• YOUR INSTRUCTIONS: The answer must consist of each line below that contains the word "WARRANTIES", copied in full.

• DATASET CONTENT:
__________________________________________________
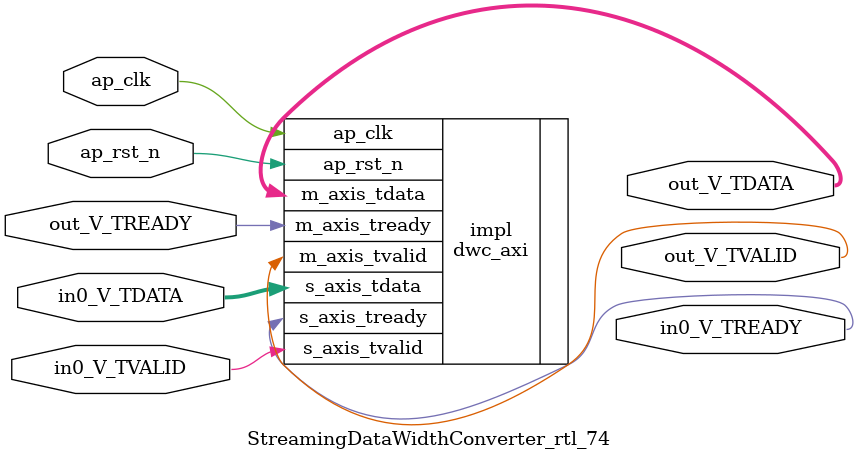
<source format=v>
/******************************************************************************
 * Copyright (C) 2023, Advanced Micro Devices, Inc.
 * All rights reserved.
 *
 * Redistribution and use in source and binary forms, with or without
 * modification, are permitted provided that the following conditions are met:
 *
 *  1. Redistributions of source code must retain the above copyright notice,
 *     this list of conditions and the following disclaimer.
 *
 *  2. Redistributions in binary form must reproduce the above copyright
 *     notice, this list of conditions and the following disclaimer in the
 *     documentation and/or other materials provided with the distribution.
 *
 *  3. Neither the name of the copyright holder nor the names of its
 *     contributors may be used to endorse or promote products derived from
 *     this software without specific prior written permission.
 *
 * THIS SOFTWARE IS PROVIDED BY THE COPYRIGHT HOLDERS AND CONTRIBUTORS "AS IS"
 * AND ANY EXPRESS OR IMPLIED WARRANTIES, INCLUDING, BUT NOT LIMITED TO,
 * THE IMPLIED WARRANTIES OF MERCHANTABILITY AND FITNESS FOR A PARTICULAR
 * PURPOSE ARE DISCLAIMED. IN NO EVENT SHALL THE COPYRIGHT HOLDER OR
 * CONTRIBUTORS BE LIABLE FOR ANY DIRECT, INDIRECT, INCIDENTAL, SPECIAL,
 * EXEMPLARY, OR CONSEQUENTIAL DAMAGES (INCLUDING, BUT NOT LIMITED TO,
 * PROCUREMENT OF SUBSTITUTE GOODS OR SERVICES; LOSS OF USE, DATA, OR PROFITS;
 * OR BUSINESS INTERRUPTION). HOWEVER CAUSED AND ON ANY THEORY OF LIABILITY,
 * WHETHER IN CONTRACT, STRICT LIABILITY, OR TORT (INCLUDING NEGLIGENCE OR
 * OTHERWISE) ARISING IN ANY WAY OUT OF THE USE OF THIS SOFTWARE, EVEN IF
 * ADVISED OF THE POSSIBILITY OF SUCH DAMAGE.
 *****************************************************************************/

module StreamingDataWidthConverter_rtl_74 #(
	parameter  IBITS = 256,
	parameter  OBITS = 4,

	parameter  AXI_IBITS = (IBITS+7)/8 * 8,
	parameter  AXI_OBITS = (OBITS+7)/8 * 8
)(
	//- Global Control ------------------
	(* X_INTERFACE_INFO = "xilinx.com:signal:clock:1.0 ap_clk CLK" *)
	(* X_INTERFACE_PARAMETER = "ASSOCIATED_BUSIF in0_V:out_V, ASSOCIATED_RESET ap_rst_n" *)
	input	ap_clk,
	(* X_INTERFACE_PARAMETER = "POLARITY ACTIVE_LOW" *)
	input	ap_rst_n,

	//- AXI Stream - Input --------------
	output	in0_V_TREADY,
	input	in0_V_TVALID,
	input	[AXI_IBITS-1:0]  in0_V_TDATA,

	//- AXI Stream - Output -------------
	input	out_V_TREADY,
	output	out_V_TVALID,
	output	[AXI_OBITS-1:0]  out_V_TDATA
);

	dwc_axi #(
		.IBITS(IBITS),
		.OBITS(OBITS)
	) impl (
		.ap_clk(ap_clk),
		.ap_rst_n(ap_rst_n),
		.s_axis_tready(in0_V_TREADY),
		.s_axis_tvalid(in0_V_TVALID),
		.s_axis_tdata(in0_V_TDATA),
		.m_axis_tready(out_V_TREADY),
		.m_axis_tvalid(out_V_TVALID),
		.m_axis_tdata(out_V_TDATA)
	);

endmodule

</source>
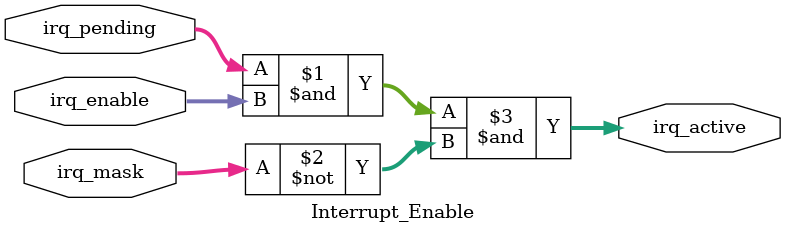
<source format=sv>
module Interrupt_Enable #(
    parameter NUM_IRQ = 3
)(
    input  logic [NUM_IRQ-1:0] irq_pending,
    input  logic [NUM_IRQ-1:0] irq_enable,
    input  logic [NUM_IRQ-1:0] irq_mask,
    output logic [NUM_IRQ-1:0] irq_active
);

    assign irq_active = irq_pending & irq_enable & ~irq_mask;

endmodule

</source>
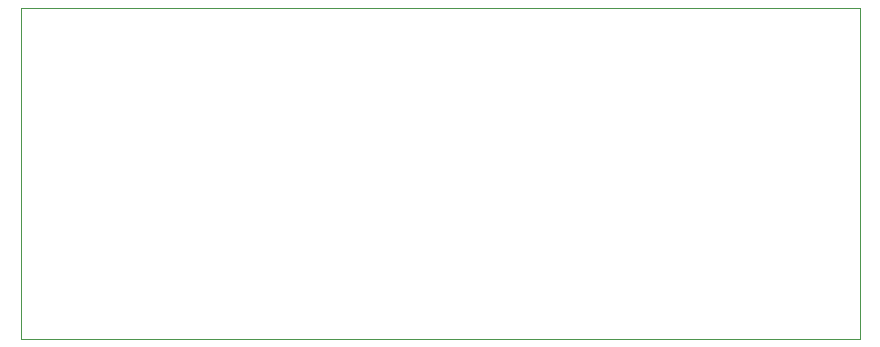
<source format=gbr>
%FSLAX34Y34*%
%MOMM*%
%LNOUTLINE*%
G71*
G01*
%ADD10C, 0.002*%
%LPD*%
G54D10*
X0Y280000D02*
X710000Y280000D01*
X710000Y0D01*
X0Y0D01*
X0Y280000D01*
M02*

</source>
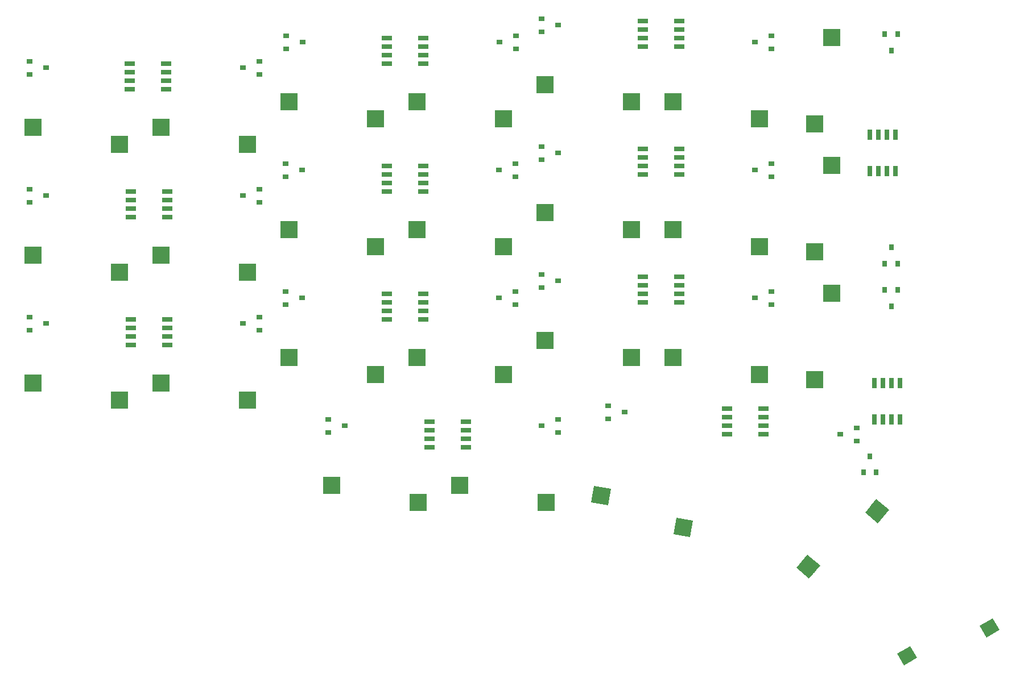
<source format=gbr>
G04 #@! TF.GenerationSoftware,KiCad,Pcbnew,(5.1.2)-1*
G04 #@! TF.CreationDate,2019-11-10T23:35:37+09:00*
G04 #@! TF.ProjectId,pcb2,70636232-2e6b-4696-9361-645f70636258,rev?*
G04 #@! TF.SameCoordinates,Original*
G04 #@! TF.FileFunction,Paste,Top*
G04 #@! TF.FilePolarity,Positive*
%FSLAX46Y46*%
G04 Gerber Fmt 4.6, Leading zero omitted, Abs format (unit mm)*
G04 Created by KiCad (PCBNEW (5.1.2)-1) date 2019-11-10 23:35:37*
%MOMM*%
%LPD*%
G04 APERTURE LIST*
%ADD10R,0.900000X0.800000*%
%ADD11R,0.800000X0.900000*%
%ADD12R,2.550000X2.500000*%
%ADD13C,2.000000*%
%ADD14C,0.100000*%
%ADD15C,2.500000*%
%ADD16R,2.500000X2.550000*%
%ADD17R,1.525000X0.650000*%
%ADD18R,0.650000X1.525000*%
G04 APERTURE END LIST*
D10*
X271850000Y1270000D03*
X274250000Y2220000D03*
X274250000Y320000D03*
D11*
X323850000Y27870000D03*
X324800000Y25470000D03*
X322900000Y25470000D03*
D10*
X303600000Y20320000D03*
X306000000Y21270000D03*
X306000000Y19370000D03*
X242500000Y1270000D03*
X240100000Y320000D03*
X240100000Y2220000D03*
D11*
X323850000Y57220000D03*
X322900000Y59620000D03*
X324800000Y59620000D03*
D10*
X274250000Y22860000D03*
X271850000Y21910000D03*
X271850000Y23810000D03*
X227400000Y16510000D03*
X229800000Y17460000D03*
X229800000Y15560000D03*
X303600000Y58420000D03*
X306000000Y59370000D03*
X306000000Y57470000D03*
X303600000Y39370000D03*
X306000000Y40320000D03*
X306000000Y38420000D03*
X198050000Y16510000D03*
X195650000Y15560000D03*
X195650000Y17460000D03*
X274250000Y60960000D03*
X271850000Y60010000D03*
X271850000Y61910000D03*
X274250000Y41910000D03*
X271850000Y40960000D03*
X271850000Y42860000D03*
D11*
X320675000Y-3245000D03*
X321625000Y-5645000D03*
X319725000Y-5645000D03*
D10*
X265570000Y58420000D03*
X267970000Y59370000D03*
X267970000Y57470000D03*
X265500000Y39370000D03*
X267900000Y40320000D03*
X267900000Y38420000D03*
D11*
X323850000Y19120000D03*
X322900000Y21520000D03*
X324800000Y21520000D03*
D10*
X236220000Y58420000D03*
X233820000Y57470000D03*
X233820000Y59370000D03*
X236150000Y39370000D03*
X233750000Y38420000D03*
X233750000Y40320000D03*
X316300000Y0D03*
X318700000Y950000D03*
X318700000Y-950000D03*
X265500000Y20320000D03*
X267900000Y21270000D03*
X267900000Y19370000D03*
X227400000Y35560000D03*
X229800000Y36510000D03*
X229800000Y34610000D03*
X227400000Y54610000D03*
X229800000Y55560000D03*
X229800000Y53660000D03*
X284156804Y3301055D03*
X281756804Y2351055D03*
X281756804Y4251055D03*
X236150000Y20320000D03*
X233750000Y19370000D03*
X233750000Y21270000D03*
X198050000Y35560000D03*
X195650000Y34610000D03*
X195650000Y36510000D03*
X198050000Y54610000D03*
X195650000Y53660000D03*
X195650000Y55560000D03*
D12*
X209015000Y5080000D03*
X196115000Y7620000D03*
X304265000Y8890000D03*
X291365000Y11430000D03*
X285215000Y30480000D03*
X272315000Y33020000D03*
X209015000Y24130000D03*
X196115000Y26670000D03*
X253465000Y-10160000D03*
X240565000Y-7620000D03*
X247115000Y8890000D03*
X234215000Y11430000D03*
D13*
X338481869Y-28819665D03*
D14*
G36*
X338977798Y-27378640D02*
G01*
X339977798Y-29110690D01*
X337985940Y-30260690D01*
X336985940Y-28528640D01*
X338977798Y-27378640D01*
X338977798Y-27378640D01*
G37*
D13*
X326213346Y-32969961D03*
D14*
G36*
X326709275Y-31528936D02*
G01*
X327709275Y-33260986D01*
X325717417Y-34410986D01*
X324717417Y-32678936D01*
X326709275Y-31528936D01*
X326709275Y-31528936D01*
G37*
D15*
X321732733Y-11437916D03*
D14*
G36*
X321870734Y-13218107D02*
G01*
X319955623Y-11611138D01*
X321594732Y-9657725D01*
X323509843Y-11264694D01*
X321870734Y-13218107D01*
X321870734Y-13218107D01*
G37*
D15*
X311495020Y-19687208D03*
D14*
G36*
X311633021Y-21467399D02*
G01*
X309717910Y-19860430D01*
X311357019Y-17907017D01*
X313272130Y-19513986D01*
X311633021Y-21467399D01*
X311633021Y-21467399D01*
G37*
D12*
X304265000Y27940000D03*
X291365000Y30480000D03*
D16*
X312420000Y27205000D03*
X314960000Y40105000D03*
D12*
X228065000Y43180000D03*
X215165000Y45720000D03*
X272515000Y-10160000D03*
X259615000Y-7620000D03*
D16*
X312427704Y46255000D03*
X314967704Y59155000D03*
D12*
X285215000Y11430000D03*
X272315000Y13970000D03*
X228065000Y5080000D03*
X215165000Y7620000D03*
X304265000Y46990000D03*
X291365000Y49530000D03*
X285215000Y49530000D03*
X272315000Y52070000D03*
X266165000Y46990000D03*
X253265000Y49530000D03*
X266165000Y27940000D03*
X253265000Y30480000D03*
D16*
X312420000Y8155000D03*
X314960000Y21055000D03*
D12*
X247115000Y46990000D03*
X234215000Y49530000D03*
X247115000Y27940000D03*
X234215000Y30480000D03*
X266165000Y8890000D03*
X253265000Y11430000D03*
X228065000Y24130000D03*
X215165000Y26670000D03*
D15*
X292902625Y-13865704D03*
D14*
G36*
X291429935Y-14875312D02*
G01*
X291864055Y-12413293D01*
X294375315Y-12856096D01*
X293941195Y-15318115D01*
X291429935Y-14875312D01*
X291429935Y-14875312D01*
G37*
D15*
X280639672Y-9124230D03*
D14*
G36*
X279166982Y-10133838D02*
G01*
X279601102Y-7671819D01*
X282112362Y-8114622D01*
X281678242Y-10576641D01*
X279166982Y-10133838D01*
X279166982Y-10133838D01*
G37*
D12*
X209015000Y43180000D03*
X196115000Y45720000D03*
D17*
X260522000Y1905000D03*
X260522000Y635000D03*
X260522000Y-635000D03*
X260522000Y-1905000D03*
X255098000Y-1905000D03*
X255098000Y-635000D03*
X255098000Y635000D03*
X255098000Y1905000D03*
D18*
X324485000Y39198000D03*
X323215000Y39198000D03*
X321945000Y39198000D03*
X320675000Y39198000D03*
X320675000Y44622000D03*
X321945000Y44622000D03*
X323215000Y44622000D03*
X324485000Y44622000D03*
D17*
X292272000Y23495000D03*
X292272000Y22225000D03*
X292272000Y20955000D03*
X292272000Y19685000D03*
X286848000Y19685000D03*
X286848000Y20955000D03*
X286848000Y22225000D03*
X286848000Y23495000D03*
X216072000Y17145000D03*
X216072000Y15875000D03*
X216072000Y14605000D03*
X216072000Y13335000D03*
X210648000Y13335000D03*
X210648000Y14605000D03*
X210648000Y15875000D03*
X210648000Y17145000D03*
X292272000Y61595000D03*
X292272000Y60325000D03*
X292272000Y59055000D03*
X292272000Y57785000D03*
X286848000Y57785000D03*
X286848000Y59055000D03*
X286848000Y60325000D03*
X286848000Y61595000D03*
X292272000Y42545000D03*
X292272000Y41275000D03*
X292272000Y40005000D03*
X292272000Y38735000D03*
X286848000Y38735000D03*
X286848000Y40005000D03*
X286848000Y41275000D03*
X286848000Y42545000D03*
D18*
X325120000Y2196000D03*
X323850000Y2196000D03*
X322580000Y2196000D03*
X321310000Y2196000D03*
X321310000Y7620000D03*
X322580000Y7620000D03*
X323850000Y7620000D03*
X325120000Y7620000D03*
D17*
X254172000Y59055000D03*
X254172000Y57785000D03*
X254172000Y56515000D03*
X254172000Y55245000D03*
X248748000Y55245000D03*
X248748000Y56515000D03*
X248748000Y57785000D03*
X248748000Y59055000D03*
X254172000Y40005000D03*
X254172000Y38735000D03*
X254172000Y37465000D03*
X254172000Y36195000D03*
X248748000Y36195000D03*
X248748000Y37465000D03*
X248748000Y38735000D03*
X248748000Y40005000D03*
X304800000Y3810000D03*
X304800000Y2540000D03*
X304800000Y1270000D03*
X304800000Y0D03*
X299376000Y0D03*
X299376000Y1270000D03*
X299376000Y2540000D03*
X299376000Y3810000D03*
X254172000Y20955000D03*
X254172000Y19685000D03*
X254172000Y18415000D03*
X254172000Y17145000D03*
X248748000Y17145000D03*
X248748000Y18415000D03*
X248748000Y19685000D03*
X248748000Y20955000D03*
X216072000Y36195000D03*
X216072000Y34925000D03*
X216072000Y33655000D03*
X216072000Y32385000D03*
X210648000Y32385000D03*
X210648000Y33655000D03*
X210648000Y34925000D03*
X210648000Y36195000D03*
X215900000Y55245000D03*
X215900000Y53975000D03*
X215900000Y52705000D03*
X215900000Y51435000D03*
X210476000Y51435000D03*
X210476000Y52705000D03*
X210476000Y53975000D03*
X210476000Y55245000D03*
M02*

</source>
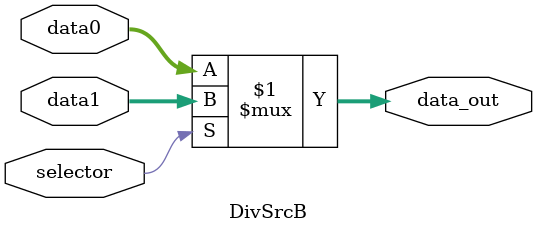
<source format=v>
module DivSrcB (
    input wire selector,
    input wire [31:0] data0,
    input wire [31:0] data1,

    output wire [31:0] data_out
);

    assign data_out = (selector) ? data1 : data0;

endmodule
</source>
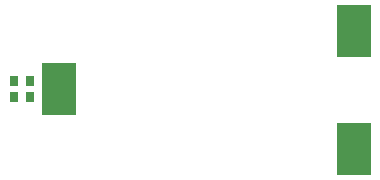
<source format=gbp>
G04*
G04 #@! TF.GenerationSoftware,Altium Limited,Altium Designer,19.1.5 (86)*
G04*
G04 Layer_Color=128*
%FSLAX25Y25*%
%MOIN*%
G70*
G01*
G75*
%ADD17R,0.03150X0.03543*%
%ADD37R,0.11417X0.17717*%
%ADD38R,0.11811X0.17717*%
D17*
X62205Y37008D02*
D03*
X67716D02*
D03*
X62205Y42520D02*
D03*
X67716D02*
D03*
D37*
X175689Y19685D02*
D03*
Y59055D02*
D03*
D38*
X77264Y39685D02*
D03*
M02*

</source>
__________________________________________________
• SOLUTION BELOW:
 * AND ANY EXPRESS OR IMPLIED WARRANTIES, INCLUDING, BUT NOT LIMITED TO,
 * THE IMPLIED WARRANTIES OF MERCHANTABILITY AND FITNESS FOR A PARTICULAR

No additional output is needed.